Doing sports talk radio, in your hometown, is both a blessing and a curse. The blessings are obvious. Meeting guys like Lavar Arrington, Brian Mitchell, Ken Harvey and Gary Clark would be the stuff of dreams for any lifelong Redskins fan.
The curse is trying to objectively cover a team that gets you involved emotionally. I often debate the team's future with my fellow Redskins fans on the air and in doing so, I get a very good sample of the opinions many Redskins fans have. The big one I hear over and over is also the one I find most frustrating.
"It doesn't matter who plays quarterback, just build the offensive line."
The reason Redskins fans think this way is not because it's true. In fact, the exact opposite is true. Look at this year's playoffs. Look at the Super Bowl matchup. The Pittsburgh Steelers and Green Bay Packers both have franchise quarterbacks picked in the first round.

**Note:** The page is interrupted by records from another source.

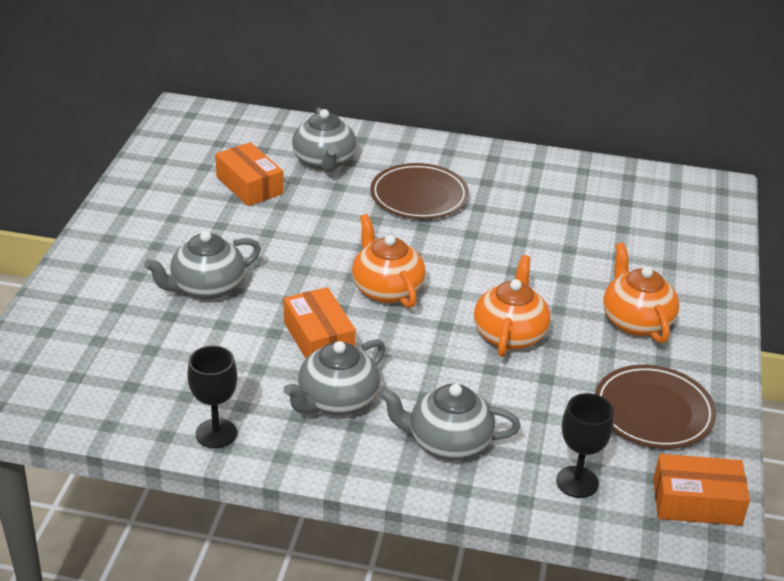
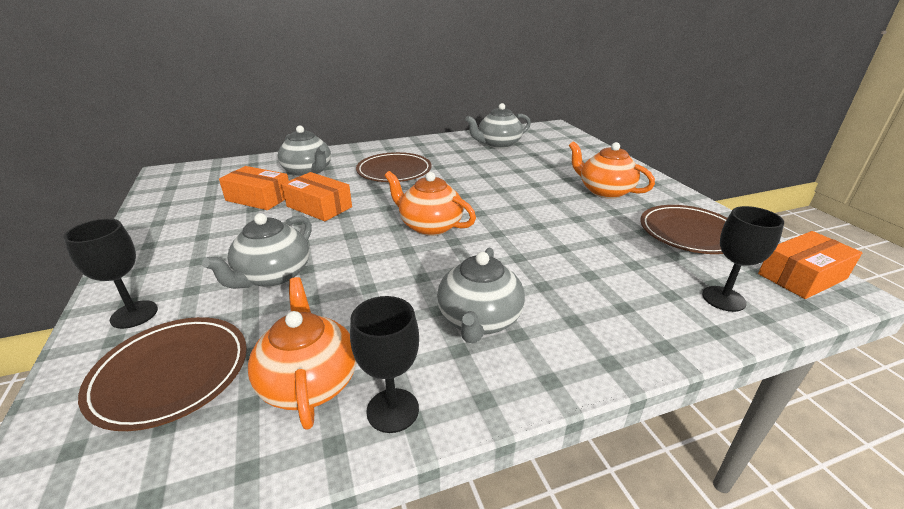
camera: 30 degrees left, 5 degrees down
orange box [284,287,356,359] -> orange box moved to [282,172,352,221]
grey teapot [379,384,521,460] -> grey teapot moved to [465,103,531,149]
orange teapot [474,255,550,357] -> orange teapot moved to [248,277,357,430]
none -> black goblet [63,219,158,329]
none -> brown plate [78,317,247,431]

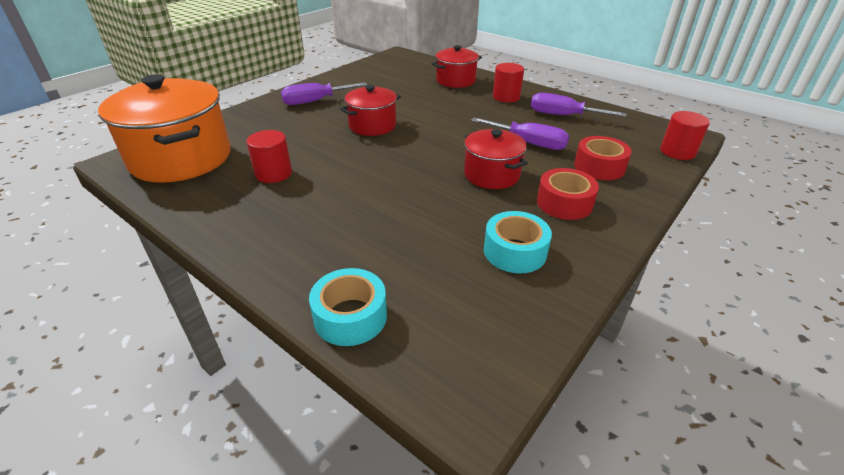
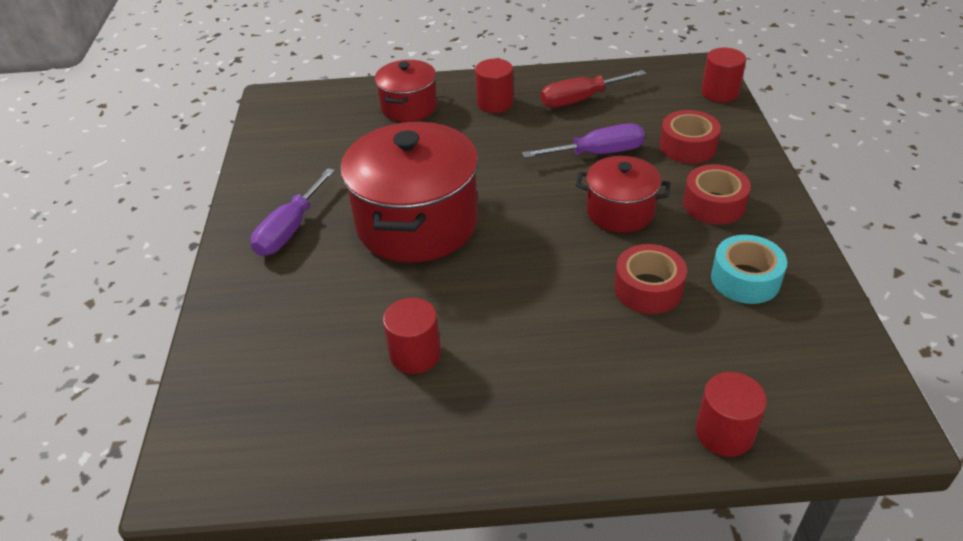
camera: 40 degrees left, 5 degrees up
orange pot [98,74,230,183] -> none
turquoise tape [309,268,387,346] -> red cylinder [696,372,767,457]
red pot [340,85,401,136] -> red pot [340,122,478,263], size x1.81
purple screwdriver [531,93,626,117] -> red screwdriver [541,70,646,108]
none -> red tape [614,244,687,314]

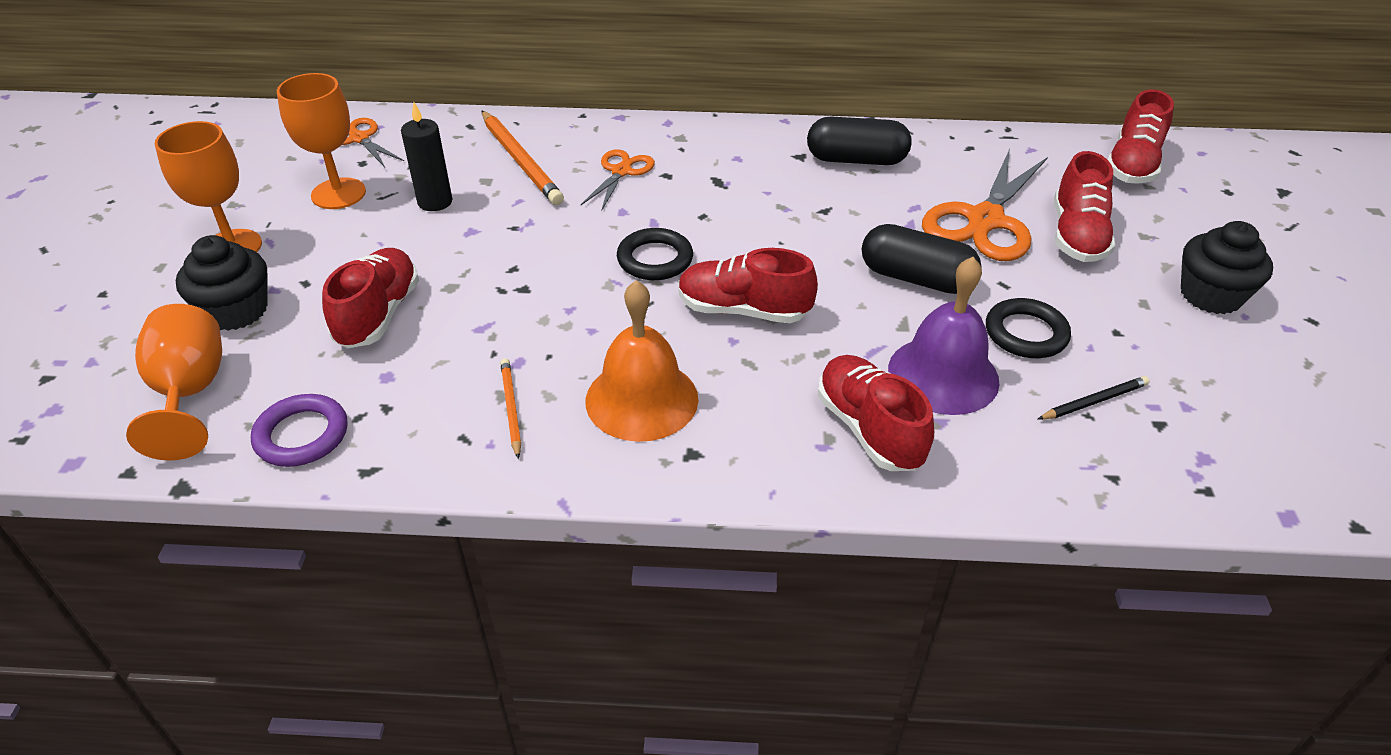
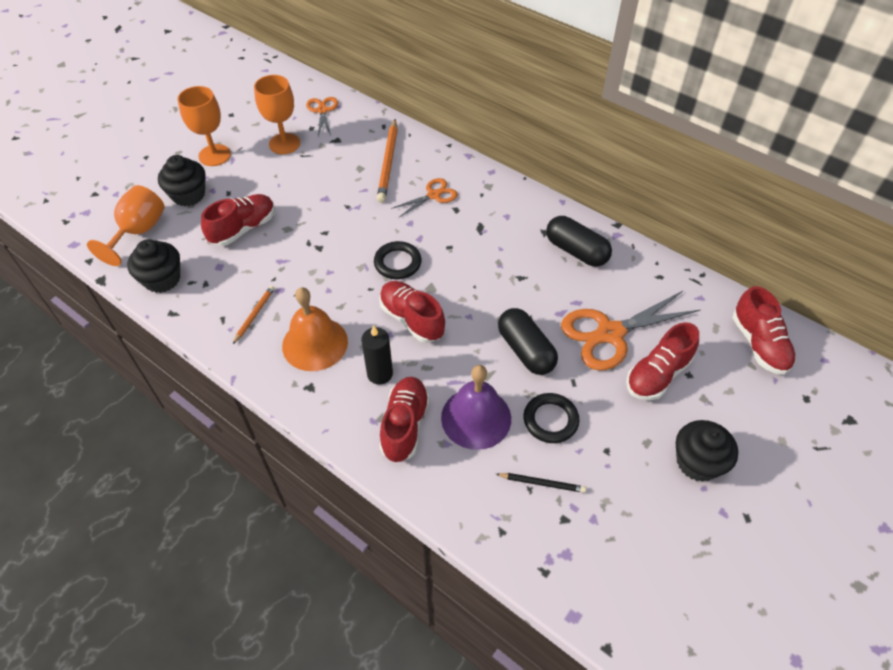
camera: 35 degrees right, 10 degrees up
purple ring [251,394,347,467] -> black cupcake [127,239,180,293]
black candle [401,102,452,211] -> black candle moved to [361,325,393,385]
red shoe [1108,89,1174,184] -> red shoe turned 75 degrees counterclockwise [732,286,796,375]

Honestly, I think Redskins fans are stuck in the glory days. When Joe Gibbs was making his run, maybe the notion that "any quarterback will do" made sense. When you win three Super Bowls with three different guys, that will happen. The problem is that the game of football continues to get refined each and every day. What worked then may not work now.

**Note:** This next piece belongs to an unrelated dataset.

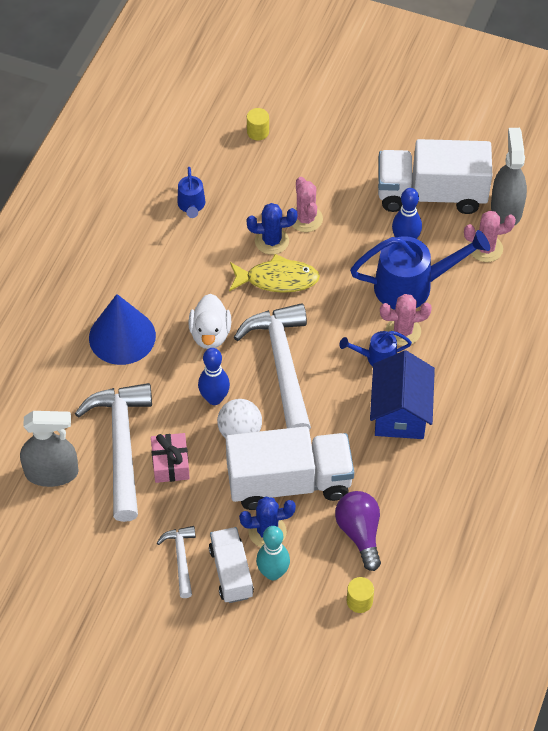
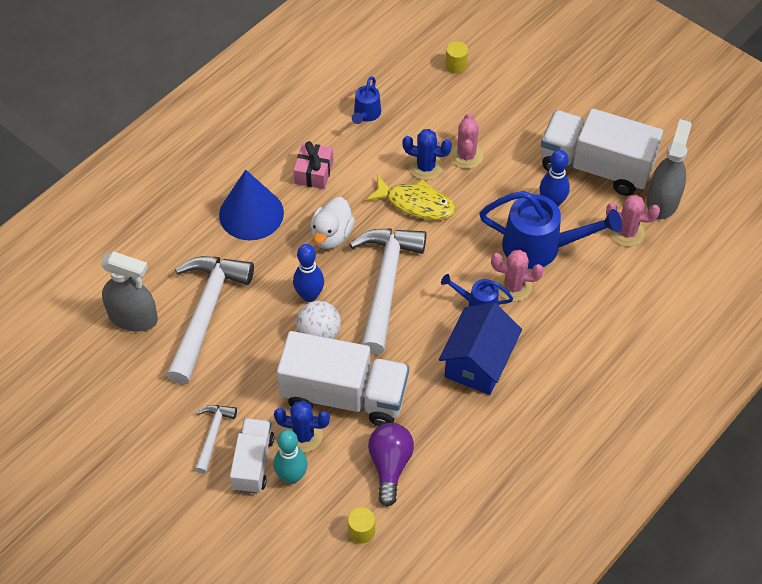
camera: 20 degrees right, 0 degrees up
pink gift [151,433,190,483] -> pink gift moved to [293,141,334,189]

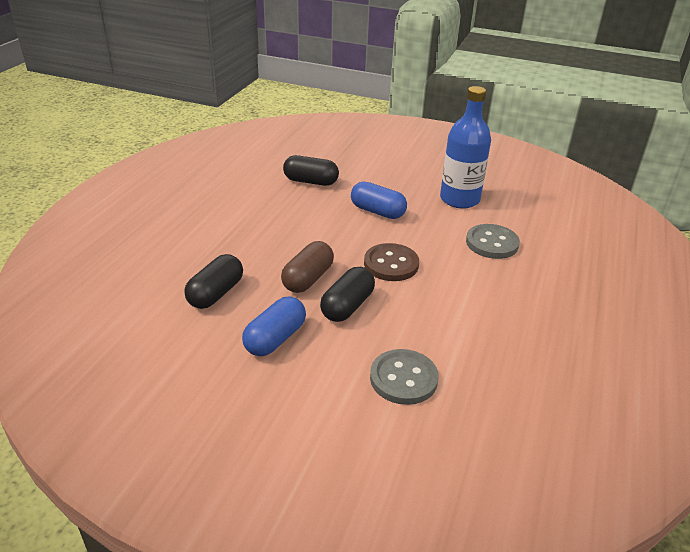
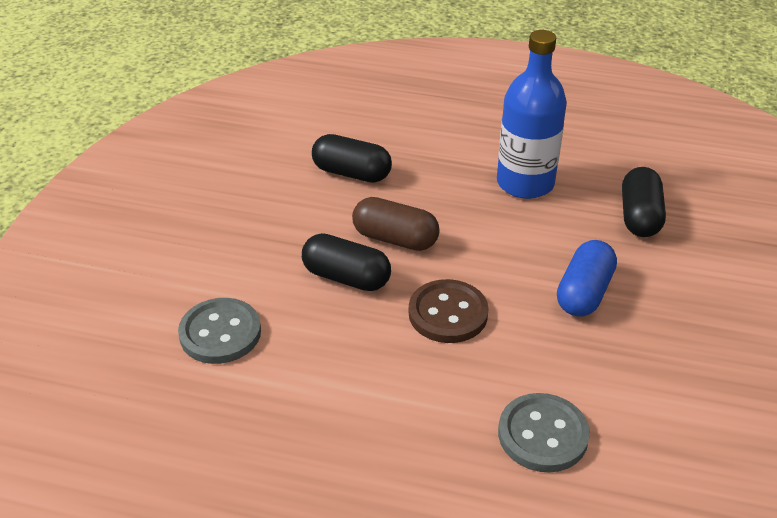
camera: 85 degrees right, 5 degrees up
blue capsule [242,297,306,356] -> none
blue bottle [440,86,491,209] -> blue bottle moved to [497,30,567,199]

The Super Bowl quarterbacks this year are Ben Roethlisberger and Aaron Rodgers. Last year, it was Peyton Manning dueling Drew Brees. Previously it was Eli Manning vs. Tom Brady. You see what I'm driving at here? There are no Mark Rypien types on that list.
Enough with the Trent Dilfer argument. Enough. That was an outlier. The exception, not the rule. Dilfer had one of the greatest defenses of all time playing while he was on the sideline. Baltimore won their title against a Giants team that was possibly the worst Super Bowl participant in history. The Ravens thought so little of Dilfer that he was purged the following season in favor of Elvis Grbac. Focusing on trying to repeat what the Ravens accomplished would be like trying to hit a hole in one every time you stepped up to the tee. You're going to spend a lot of time in the woods with that mentality.

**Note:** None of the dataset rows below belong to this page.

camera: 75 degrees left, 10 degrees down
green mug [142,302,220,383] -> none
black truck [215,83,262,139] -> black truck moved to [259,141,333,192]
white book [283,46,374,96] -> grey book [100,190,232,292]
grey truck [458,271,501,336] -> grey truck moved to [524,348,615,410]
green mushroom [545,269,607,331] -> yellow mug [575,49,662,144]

I'm in no way saying the offensive line doesn't need improvement. It does. But one is not autonomous from the other. ANY quarterback for this team would benefit from them investing some draft picks at the guard or right tackle position. That in no way diminishes the need for a franchise quarterback that this coaching group trusts.
We don't have that now. I think Donovan McNabb got a raw deal. I think he was embarrassed by coaching staff. I also believe none of that matters now. The mistake was made, and it's time to move on. Griping and complaining about McNabb accomplished nothing for Redskins fans. What we need is a plan to acquire a player that the Shanahans believe can lead this team to the playoffs.
It honestly doesn't matter to me where that player comes from. If the Redskins like Carson Palmer, make it happen. If they are steamed up for Jake Locker, pull the trigger. Just put to rest the notion that counter trey, counter trey and a play-action pass is going to punch your ticket to the Super Bowl. The NFC East is no longer a smash-mouth running division, and Joe Jacoby isn't walking through that door.
It's high time Redskins fans get their offensive mentality out of the '80s are start thinking about what works in the NFL in 2011. From my vantage point, a team is only as good as the guy they have behind center, and the Redskins aren't very good there at all.